* [TEXT SEGMENT]
==================================================
Support pinning to local rank GPU index in Spark estimators #3737

thinkall · 2022-10-11T05:20:21Z

Signed-off-by: Li Jiang bnujli@gmail.com

Checklist before submitting

Did you read the contributor guide?
Did you update the docs?
Did you write any tests to validate this change?
Did you update the CHANGELOG, if this change affects users?

Description

When using spark estimators (torch/lightning/keras) in GPU clusters, get_available_devices will be called

Lines 25 to 28 in d29bc04

    
           def get_available_devices(): 
        
               if 'gpu' not in _info.resources: 
        
                   return [] 
        
               return _info.resources['gpu'].addresses

in _get_assigned_gpu_or_default.

horovod/horovod/spark/common/util.py

Lines 766 to 774 in d29bc04

    
           def _get_assigned_gpu_or_default(default): 
        
               from horovod.spark.task import get_available_devices 
        
               available_devices = get_available_devices() 
        
               if available_devices: 
        
                   # if GPU-aware scheduling is available, pin to the assigned GPU index 
        
                   return int(available_devices[0]) 
        
               else: 
        
                   # pin to default GPU index (local rank) 
        
                   return default

And the get_available_devices will get the devices by calling _get_resources.

horovod/horovod/spark/task/task_service.py

Lines 98 to 107 in d29bc04

    
           def _get_resources(self): 
        
               if version.parse(pyspark.__version__) >= version.parse('3.0.0'): 
        
                   task_context = pyspark.TaskContext.get() 
        
                   if task_context: 
        
                       return task_context.resources() 
        
                   else: 
        
                       # task_context is None when not run on Spark worker 
        
                       # this only happens while running test_spark.test_task_fn_run_gloo_exec() 
        
                       print("Not running inside Spark worker, no resources available") 
        
               return dict()

It works well in single-GPU per node clusters. However, when it comes to clusters with multi-GPUs per node. Wrong GPU index may be returned.

For spark clusters, usually getGpusResources.sh is used for discovering GPU resources.

For clusters with multi-GPUs per node, if multi-GPUs are assigned to one executor, then the resources will be like:

In this case, _get_resources will return {"name": "gpu", "addresses":["0","1"]}, thus _get_assigned_gpu_or_default will always return 0, which then be pined to different horovod processes. As a result, only one GPU (always index 0) of each node can be used by horovod spark estimators.

If one GPU is assigned to one executor, then the resources will be like:

In this case, still only one GPU (always index 0) of each node can be used by horovod spark estimators.

Only when each node has multi-executors and each executor has been assigned different GPUs, will all the GPUs be available to horovod spark estimators. Like below:

However, in this case, GPUs must be configured in EXCLUSIVE_PROCESS mode. Unfortunately, for spark clusters with GPUs, spark-rapids is usually needed. Which means, if we configure GPUs in EXCLUSIVE_PROCESS mode, we can only use spark-rapids or horovod, but not both.
==================================================
* [RECORDED INFORMATION]
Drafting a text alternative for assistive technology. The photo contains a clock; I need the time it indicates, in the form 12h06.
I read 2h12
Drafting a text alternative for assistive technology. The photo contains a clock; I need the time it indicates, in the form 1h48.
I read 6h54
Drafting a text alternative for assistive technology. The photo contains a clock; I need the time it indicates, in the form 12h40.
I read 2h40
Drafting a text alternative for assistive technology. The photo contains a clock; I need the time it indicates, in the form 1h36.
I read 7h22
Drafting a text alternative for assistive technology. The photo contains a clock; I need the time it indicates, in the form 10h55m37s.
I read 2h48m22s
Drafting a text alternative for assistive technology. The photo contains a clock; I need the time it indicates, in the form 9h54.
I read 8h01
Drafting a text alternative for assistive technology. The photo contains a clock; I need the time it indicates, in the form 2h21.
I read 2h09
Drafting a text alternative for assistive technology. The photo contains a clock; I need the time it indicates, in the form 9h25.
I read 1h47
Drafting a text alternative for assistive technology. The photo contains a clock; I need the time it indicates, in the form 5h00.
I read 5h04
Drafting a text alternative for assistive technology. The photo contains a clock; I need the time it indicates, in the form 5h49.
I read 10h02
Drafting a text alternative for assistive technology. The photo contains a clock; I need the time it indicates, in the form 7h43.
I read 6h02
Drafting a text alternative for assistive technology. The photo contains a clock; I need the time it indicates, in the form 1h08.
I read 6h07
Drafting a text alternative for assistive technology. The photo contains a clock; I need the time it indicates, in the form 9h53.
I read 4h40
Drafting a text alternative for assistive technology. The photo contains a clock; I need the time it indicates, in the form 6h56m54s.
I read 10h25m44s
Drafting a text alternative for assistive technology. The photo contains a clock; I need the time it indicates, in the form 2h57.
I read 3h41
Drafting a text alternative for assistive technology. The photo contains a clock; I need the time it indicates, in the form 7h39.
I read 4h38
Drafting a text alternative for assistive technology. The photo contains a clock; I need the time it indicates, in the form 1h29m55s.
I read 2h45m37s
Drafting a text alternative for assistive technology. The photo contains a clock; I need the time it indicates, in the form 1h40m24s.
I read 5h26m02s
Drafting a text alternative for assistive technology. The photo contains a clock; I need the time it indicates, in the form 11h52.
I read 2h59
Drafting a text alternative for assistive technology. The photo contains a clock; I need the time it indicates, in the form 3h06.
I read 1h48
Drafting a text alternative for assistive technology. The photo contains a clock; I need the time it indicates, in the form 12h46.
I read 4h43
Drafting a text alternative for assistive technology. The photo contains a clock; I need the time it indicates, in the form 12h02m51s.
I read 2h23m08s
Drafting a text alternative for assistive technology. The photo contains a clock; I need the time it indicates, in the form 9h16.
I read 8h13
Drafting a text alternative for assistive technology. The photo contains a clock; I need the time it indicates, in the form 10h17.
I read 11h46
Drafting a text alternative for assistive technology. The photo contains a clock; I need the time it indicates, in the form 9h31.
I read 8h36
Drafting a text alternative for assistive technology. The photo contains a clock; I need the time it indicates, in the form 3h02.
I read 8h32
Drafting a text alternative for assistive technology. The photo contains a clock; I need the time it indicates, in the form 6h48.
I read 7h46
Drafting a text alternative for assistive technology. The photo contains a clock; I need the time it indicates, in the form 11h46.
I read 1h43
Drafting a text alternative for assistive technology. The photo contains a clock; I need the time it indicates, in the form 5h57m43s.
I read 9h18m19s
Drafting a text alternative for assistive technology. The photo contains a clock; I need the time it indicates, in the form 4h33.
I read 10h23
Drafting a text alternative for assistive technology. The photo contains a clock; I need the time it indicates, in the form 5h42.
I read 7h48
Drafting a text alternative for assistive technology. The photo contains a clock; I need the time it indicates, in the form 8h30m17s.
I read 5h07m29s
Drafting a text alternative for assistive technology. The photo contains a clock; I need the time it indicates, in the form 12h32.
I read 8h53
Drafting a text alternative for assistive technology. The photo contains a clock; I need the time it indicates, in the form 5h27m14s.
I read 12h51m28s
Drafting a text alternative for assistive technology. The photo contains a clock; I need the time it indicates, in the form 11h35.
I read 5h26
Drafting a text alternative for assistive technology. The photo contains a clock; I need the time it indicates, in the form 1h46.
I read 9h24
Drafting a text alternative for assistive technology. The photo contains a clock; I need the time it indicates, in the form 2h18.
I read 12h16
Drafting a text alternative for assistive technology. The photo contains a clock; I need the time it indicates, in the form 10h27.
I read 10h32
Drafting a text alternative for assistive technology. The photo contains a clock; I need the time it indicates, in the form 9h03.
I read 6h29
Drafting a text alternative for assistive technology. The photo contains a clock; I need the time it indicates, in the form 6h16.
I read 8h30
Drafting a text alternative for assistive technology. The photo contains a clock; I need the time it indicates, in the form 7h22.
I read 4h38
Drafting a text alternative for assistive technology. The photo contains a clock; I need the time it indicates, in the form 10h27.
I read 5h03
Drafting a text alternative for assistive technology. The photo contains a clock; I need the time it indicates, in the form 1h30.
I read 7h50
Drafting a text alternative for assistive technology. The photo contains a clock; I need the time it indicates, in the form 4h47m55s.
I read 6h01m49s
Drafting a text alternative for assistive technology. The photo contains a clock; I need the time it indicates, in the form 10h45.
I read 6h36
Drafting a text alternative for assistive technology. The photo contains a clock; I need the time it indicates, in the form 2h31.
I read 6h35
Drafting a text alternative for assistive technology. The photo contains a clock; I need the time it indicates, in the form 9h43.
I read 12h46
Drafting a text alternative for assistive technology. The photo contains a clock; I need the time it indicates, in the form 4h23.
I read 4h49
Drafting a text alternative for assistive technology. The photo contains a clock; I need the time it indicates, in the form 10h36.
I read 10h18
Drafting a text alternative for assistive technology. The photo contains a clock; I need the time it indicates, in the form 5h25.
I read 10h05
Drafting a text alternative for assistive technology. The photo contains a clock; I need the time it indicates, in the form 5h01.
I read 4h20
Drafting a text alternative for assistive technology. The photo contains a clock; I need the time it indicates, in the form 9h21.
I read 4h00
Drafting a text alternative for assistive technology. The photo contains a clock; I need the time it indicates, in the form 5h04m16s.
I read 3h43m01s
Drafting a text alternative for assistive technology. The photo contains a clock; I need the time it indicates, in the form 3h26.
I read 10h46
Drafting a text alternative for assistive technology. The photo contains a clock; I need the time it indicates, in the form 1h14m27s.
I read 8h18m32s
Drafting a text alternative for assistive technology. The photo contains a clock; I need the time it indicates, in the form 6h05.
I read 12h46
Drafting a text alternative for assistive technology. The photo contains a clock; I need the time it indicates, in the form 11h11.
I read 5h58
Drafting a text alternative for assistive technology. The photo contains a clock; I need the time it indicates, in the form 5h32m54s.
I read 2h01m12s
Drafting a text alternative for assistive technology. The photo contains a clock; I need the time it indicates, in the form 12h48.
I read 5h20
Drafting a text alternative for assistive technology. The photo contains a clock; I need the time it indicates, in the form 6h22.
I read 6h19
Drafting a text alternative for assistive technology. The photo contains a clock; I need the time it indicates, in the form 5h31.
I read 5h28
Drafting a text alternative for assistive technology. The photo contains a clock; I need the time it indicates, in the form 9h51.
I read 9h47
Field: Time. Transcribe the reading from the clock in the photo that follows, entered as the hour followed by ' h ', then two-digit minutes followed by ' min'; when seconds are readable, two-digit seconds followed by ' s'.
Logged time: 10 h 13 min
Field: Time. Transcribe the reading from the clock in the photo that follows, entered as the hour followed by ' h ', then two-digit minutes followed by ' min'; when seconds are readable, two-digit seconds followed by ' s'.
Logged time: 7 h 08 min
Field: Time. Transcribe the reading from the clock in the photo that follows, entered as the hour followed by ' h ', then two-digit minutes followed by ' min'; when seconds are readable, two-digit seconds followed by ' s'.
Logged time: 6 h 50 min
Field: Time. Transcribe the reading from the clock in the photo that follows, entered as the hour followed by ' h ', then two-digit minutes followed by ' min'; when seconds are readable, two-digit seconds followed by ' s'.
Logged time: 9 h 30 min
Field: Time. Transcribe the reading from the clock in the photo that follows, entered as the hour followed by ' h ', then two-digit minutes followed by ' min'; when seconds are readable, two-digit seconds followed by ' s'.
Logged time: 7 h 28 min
==================================================
* [INSTRUCTIONS TO FOLLOW] Please reproduce the part of the GPU pinning text that begins at the words containing "# task_context is" and stops after "may be returned.", with every character unchanged.

* [EXERCISE ANSWER]
# task_context is None when not run on Spark worker 
        
                       # this only happens while running test_spark.test_task_fn_run_gloo_exec() 
        
                       print("Not running inside Spark worker, no resources available") 
        
               return dict()

It works well in single-GPU per node clusters. However, when it comes to clusters with multi-GPUs per node. Wrong GPU index may be returned.